English cricketer (born 1990)

Luke William Peter Wells (born 29 December 1990) is an English cricketer who plays for Lancashire, having previously played for Sussex for 10 years.

==Career==
A left-handed top order batter and occasional right-arm legspin bowler, Wells made his first-class debut for Sussex at the end of the 2010 season.

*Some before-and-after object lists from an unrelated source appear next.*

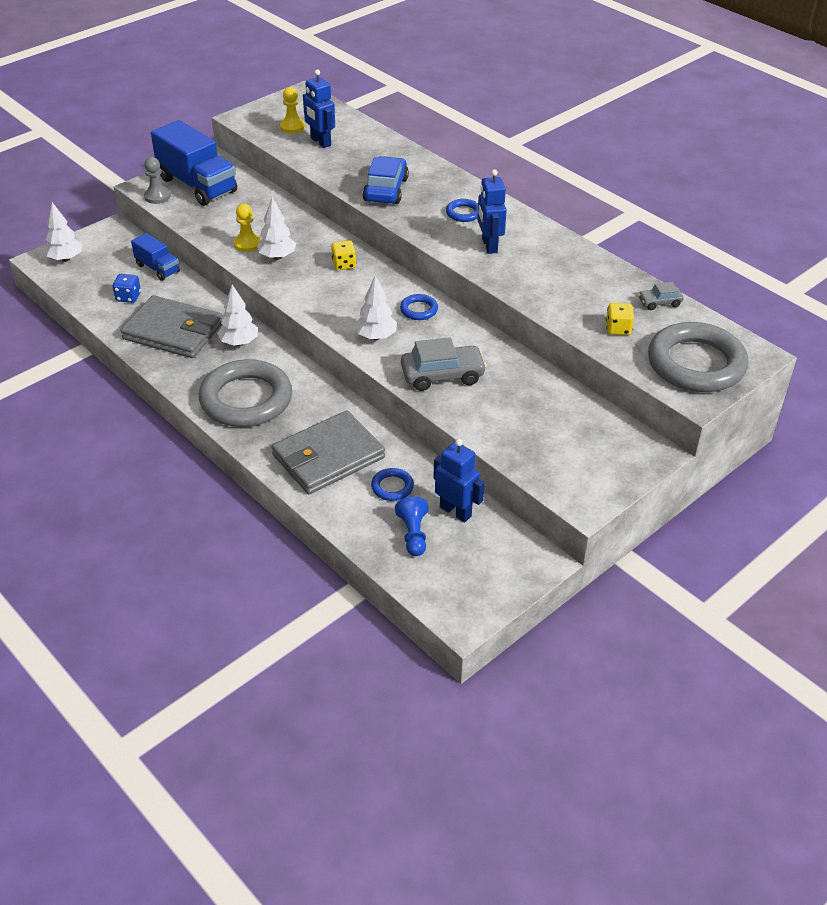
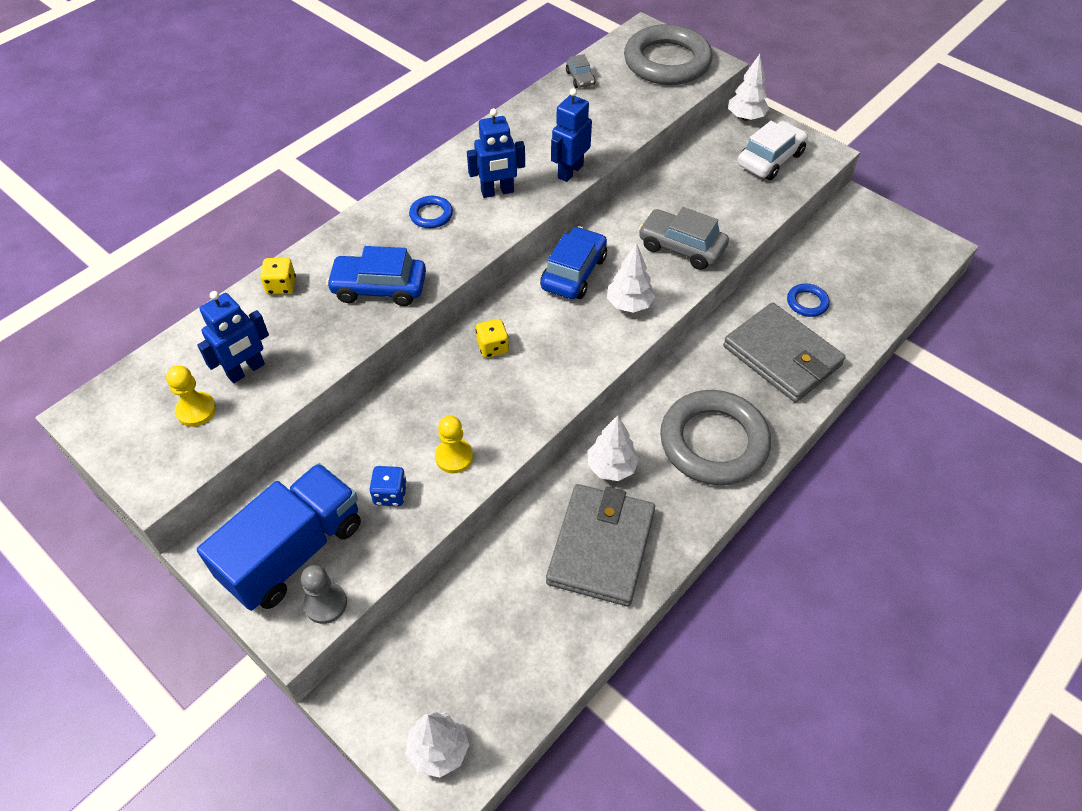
camera: 95 degrees left, 10 degrees up
(128, 297) = (531, 624): blue dice -> blue dice (390, 494)
(157, 268) = (457, 601): blue truck -> none
(277, 257) = (481, 418): white tree -> white tree (745, 117)
(413, 534) = (861, 283): blue pawn -> none
(419, 310) = (574, 272): blue ring -> blue car
(442, 375) = (681, 247): grey car -> grey car turned 45 degrees counterclockwise
(455, 511) = (822, 257): blue robot -> blue robot (570, 171)
(572, 457) = (770, 159): none -> white car
(618, 329) = (627, 104): yellow dice -> yellow dice (281, 286)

He joined Lancashire in November 2020 having been released by Sussex. He was awarded his Lancashire cap in September 2022.

Wells spent the 2018/19 and 2019/20 English winters playing club cricket in Australia for Casey–South Melbourne. He notably scored 290 in a match in February 2020, the highest individual innings ever in a Victorian Premier Cricket match played under two-day time restrictions.

He made his debut in the Hundred in August 2023 for Welsh Fire, making 57 on his debut in a rain shortened game and being awarded man of the match.

Wells is the son of former England player Alan Wells, and the nephew of Colin Wells, both of whom also played for Sussex.